Stored data entries

########

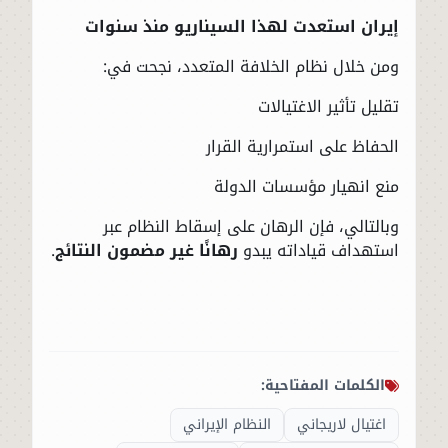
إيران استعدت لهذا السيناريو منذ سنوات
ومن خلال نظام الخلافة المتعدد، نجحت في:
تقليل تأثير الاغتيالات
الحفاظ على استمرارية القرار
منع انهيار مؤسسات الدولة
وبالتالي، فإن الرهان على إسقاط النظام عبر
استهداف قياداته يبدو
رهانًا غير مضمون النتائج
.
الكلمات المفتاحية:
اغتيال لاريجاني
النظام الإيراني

########

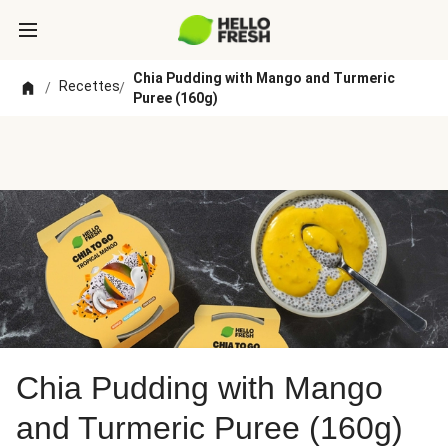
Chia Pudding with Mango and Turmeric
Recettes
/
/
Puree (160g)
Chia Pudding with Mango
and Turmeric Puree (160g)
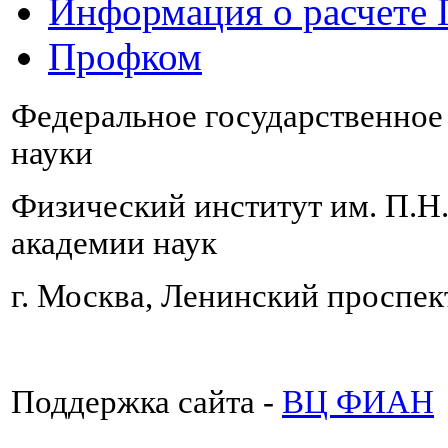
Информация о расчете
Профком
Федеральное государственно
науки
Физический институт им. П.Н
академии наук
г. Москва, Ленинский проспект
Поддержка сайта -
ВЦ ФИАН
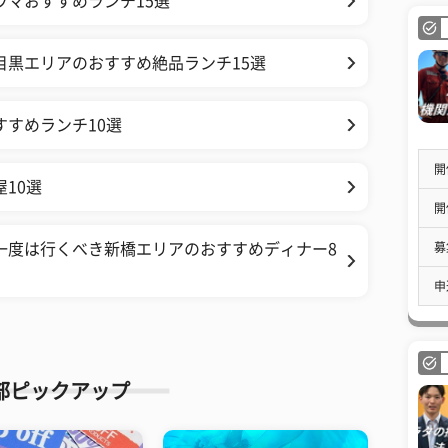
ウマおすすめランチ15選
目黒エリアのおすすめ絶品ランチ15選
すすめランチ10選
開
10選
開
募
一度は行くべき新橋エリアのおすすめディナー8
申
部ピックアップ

########

_How to complete this task_.
Return, unaltered, every line in the entries above from the one containing "إيران استعدت لهذا السيناريو منذ سنوات" down to the one containing "النظام الإيراني", including both of those lines.

_Expected output_.
إيران استعدت لهذا السيناريو منذ سنوات
ومن خلال نظام الخلافة المتعدد، نجحت في:
تقليل تأثير الاغتيالات
الحفاظ على استمرارية القرار
منع انهيار مؤسسات الدولة
وبالتالي، فإن الرهان على إسقاط النظام عبر
استهداف قياداته يبدو
رهانًا غير مضمون النتائج
.
الكلمات المفتاحية:
اغتيال لاريجاني
النظام الإيراني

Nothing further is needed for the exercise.